Notice how I am making three columns, naming them “park”, “long”, and “lat”, and below that, in that order, adding the name of the park, and longitude of the park, then the latitude!

R Studio will not originally recognize that those latitudes and longitudes are not just random numbers, so we tell R Studio that those are actual coordinates with the st_as_sf(coords = c…) thing. The crs is the coordinate system code that the shapefile includes, but I do not like that one, so I am transforming the coordinate projection from 4326 to 32612 (to be honest, either number is fine, but I will show you the difference later).

Let’s see what it looks like so far:

ggplot() +
  geom_sf(data = utah_counties,color = "black", fill = "#228B22") + 
  geom_sf(data = park_data, color = "white") +
  coord_sf(crs = 32612, datum = NA) +
  theme_void()

Notice that there is a second sf() function with my park_data object.

Now I want to label each point.
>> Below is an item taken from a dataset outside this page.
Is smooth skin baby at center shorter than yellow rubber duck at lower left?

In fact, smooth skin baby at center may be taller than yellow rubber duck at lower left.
To do so I am going to do the same thing with the tribble function, except instead of using the same coordinates, I am going to adjust them a bit (if I use the same coordinates, then the labels will cover the points. Changing them slightly will just move the location of the labels.)

park_label <- tribble(
  ~park, ~long, ~lat,
  "Zion", -113.599889, 37.280259,
  "Bryce Canyon", -112.181514, 37.884526,
  "Canyonlands", -109.86378, 38.026600,
  "Arches",-109.605731, 39.033819,
  "Capitol Reef", -111.270130, 38.564047
) %>% 
  st_as_sf(coords = c("long", "lat"), crs = 4326) %>% 
  st_transform(crs = 32612) %>% #
  mutate(long = st_coordinates(.)[,1],
         lat = st_coordinates(.)[,2])

Notice the small differenes in coordinate values. I had to run this a few times just to make sure that the labels were in a good location. If they weren’t I adjusted accordingly (adding an extra 0.05 to longitude to move it over just a smidge.)

Let’s look at what we have now!

ggplot() +
  geom_sf(data = utah_counties,color = "black", fill = "#228B22") + 
  geom_sf(data = park_data, color = "white") +
  geom_label(data = park_label, aes(x = long, y = lat, label = park)) +
  #coord_sf(crs = 4326, datum = NA) + #
  coord_sf(crs = 32612, datum = NA) + #
  theme_void()

What a lovely looking map!

Just for fun, let’s look at the difference in projections. If I had been doing this whole report with a 4326 value instead of a 32612, here is what it would look like!

Notice how this map is a little more rigid and square. This is a NAD 83 projection instead of a UTM Zone 12. Thought the projections are super different, the overall look isn’t. Projections for cartographers is more a design tool than anything else.